Çünkü dünyada koşullar giderek uygun hale geliyor. Kasım ayında ABD’nin dayatacağı İran ambargosu, özellikle Avrupa’da ve AB’de ciddi rahatsızlık yaratmış durumdadır.
İşte tam bu nedenlerle geçen Ağustos ayında, Almanya Dışişleri Bakanı, Heiko Maas müthiş ve çarpıcı bir öneriyi ortaya attı. Maas; "...İran’la nükleer anlaşmayı kurtarabilmek için bağımsız bir AB ödeme sistemi oluşturulmasını..." önerdi.
ABD’den bağımsız bir ödeme kanalı oluşturmak için bir Avrupa Para Fonu ve SWIFT sistemi kurulmasını teklif etti.
Bu müthiş öneriye Merkel "evet" demedi ama gerekçelerine katıldığını ifade etti.

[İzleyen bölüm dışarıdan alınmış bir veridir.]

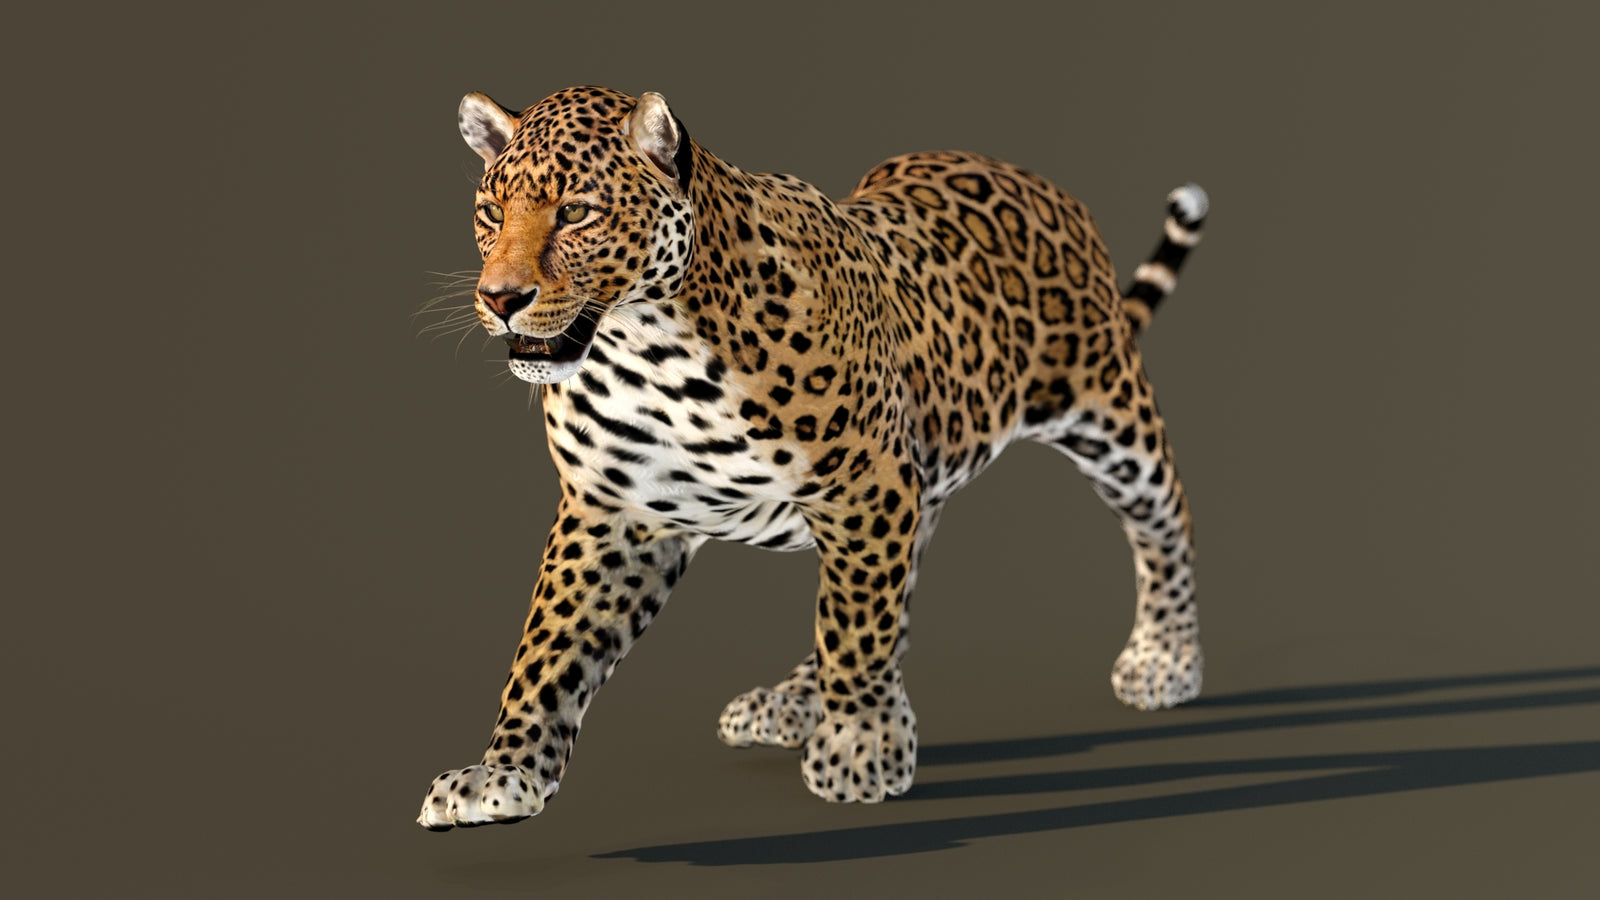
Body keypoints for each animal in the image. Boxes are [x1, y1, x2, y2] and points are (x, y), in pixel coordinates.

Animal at [417, 85, 1208, 830]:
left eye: (578, 212)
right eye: (490, 211)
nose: (501, 298)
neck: (647, 350)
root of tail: (1032, 177)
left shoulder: (865, 484)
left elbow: (855, 625)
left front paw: (859, 748)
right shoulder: (613, 510)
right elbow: (549, 648)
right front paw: (503, 773)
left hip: (1106, 410)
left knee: (1165, 521)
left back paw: (1165, 660)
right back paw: (796, 700)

ABD’ye bir nevi uyarıda bulundu ve aba altından sopa gösterdi bu dayatmaları karşısında.
Bu öneri şu veya bu biçimde önümüzdeki dönemlerde yine-yeniden gündeme gelebilir, tartışılabilir belki de hayata bile geçirilebilir.
Bu öneriye Belçika Merkezli SWIFT de hiçbir yorum yapmadı, yapamadı, muhtemelen tedirgin oldu.
Doların hegemonyasından, ABD’nin tehdit, dayatma ve yaptırımlarından kurtulmanın en iyi ve ciddi alternatiflerden birisi işte bu öneridir.
Ama gelin görün ki, ne AKP iktidarı ve onun yandaş havuz medyası, ne de K. Dervişci-IMF politikalarını "biz daha iyi yaparız" diyen Meclisteki Muhalefet partileri, bu konuda hiçbir ciddiye alınabilecek açıklama, çalışma veya girişimde bulunmadılar. Ya haberleri bile yoktu, ya da bunu ABD’ye karşı dile getirebilme cesaretleri...
Öyle hamasetle, efelenmeyle, ne dolarizasyon ortadan kaldırılabilir, ne de doların hegemonyası kırılabilir. İşte öneri, işte meydan, hodri meydan!